Ilmuwan Ciptakan Laba-laba Genetis Pertama di Dunia untuk Material Berkinerja Tinggi

Ilmuwan yang didukung oleh Angkatan Laut AS telah menciptakan laba-laba modifikasi genetik pertama di dunia. Pencapaian ini berpotensi membuka jalan menuju kategori baru material berkinerja tinggi yang memiliki implikasi besar untuk pertahanan, dirgantara, dan medis.
Apa yang Terjadi: Tim di Universitas Bayreuth di Jerman, yang dipimpin oleh ahli biomaterial, Profesor Thomas Scheibel, menggunakan teknologi pengeditan gen CRISPR-Cas9 pada laba-laba rumah biasa (Parasteatoda tepidariorum).

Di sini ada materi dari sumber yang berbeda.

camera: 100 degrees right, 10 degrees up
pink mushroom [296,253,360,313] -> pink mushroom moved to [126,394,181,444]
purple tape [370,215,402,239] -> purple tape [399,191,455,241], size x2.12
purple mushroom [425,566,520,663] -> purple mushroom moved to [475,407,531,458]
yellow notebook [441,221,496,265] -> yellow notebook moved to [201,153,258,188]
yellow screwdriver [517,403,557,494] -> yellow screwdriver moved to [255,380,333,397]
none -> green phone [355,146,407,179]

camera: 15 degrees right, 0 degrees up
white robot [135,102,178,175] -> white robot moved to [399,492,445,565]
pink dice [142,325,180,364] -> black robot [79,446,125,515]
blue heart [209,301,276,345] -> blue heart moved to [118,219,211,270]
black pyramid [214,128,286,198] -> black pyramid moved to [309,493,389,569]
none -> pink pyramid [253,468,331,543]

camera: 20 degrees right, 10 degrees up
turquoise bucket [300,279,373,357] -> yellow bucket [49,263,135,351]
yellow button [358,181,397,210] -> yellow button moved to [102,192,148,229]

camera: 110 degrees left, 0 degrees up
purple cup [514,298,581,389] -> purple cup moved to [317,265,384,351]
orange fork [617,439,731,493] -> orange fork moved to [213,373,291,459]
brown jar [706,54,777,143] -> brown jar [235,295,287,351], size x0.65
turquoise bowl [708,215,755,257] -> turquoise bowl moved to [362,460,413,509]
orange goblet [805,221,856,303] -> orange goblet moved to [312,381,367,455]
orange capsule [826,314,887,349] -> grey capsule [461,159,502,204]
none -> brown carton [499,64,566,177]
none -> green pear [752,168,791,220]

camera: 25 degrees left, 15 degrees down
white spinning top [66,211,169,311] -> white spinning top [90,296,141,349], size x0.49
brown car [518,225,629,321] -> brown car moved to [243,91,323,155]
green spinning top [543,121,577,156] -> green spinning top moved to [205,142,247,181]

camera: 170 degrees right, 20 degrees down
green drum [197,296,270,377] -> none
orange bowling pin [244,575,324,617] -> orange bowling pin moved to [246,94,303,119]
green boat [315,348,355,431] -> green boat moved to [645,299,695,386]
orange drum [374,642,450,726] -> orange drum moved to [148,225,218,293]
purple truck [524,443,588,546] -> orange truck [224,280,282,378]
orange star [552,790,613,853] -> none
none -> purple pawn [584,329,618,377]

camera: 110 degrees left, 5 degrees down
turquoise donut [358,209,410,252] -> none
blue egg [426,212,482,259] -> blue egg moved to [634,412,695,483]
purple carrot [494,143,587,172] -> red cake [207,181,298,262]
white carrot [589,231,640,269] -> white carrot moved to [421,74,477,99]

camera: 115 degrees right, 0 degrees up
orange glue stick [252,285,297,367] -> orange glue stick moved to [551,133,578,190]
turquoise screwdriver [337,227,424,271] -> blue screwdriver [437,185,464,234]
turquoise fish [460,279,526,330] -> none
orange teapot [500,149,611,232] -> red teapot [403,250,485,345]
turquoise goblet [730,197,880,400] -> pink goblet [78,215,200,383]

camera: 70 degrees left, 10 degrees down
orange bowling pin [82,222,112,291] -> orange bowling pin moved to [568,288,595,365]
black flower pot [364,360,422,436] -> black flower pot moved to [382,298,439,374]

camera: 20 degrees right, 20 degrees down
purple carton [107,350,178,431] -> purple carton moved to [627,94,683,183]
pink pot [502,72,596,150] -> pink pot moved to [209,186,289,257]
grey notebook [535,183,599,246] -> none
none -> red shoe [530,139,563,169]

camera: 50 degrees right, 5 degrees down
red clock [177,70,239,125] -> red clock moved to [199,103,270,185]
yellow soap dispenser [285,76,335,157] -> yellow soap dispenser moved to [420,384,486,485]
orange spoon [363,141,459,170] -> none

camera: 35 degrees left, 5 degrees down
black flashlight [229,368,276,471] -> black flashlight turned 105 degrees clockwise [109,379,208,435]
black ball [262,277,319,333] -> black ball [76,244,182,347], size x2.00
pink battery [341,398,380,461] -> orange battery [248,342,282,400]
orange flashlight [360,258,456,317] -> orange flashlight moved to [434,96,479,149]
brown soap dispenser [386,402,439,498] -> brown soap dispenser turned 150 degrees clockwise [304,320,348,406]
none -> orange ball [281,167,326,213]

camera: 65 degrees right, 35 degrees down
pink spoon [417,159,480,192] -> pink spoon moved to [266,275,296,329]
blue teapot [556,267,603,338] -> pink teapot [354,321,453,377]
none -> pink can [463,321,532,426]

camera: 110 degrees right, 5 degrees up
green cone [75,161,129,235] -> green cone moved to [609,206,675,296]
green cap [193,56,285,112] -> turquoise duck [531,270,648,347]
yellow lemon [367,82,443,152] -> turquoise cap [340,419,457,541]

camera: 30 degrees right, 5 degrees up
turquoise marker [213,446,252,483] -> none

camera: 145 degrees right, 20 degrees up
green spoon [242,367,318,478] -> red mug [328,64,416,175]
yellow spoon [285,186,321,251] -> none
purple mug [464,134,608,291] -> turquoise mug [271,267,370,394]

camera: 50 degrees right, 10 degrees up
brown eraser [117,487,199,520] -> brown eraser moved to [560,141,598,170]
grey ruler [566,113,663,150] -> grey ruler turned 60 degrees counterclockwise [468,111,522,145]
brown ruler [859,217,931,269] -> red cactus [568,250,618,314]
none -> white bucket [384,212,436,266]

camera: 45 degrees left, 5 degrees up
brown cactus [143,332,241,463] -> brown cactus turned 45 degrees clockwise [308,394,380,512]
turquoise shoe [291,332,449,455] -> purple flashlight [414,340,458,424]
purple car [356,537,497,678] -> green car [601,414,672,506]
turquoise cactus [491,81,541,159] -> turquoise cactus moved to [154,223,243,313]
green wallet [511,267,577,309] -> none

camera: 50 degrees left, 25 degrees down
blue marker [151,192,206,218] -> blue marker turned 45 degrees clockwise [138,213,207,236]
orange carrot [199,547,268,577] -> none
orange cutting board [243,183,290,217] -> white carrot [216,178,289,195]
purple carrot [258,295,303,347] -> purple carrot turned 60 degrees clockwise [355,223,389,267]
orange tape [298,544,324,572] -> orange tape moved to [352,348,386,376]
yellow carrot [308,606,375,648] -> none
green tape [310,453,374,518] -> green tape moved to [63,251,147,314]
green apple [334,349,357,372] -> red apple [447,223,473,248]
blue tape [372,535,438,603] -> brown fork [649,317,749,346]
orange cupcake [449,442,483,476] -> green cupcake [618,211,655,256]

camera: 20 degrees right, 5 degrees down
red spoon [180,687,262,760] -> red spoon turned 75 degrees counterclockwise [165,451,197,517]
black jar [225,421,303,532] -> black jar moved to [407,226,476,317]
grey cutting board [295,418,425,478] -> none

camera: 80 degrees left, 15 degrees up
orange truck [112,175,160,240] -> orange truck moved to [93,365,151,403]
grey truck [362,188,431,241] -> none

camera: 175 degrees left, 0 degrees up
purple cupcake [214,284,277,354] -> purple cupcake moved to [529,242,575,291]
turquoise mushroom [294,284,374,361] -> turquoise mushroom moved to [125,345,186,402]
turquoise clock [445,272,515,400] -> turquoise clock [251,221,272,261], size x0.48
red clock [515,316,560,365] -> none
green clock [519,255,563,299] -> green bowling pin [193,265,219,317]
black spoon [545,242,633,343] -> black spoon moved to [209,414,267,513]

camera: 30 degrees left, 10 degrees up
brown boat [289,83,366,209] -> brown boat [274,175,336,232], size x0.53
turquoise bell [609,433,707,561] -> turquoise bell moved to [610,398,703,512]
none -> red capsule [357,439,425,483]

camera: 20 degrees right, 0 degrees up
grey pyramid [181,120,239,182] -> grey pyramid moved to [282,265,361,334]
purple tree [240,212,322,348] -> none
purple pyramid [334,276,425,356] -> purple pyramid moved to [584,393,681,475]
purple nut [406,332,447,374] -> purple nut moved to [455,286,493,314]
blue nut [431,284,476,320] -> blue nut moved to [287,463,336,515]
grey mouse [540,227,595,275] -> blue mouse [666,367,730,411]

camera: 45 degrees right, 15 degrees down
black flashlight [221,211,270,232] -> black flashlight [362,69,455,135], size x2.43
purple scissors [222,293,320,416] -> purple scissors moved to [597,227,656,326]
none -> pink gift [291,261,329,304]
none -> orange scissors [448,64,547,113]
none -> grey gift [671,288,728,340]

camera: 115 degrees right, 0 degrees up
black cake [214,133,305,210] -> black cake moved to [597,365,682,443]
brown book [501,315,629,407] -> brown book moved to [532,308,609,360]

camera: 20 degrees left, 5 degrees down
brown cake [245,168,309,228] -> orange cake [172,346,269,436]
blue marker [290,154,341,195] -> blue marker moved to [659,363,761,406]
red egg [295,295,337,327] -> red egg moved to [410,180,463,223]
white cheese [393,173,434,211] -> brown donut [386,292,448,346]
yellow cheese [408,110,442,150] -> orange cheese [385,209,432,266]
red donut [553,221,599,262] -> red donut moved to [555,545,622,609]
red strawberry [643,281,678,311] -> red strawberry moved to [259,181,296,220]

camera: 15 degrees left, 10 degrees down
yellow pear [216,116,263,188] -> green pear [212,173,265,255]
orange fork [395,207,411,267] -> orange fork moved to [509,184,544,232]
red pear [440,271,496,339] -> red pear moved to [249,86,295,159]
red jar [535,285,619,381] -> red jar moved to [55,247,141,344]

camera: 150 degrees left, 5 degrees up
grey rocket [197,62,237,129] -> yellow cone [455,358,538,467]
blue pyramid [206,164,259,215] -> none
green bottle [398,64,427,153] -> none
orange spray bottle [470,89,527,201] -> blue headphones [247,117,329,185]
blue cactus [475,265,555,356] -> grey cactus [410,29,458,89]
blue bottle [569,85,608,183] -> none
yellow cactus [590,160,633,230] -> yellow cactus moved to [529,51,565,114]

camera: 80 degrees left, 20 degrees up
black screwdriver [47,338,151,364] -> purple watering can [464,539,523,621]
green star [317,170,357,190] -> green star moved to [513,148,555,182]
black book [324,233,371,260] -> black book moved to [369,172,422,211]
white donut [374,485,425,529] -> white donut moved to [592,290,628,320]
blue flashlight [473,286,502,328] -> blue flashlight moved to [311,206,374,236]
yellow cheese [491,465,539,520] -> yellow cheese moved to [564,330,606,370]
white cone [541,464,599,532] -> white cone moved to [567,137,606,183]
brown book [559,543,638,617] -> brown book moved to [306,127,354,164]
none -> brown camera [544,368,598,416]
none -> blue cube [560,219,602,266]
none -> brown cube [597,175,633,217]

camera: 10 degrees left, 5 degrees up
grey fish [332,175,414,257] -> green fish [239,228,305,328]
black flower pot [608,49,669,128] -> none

Menurut laporan dari Fast Company, teknik ini memungkinkan peneliti untuk memodifikasi sutra laba-laba pada tingkat genetik, menghasilkan serat yang bersinar merah saat terkena sinar UV, yang menjadi indikasi terlihat dari keberhasilan penyisipan gen.
Hal Ini Penting: Sutra laba-laba dikenal karena kekuatan, fleksibilitas, dan ringan. Dalam beberapa uji coba, sutra ini telah menunjukkan performa yang lebih baik dibandingkan dengan bahan seperti Kevlar.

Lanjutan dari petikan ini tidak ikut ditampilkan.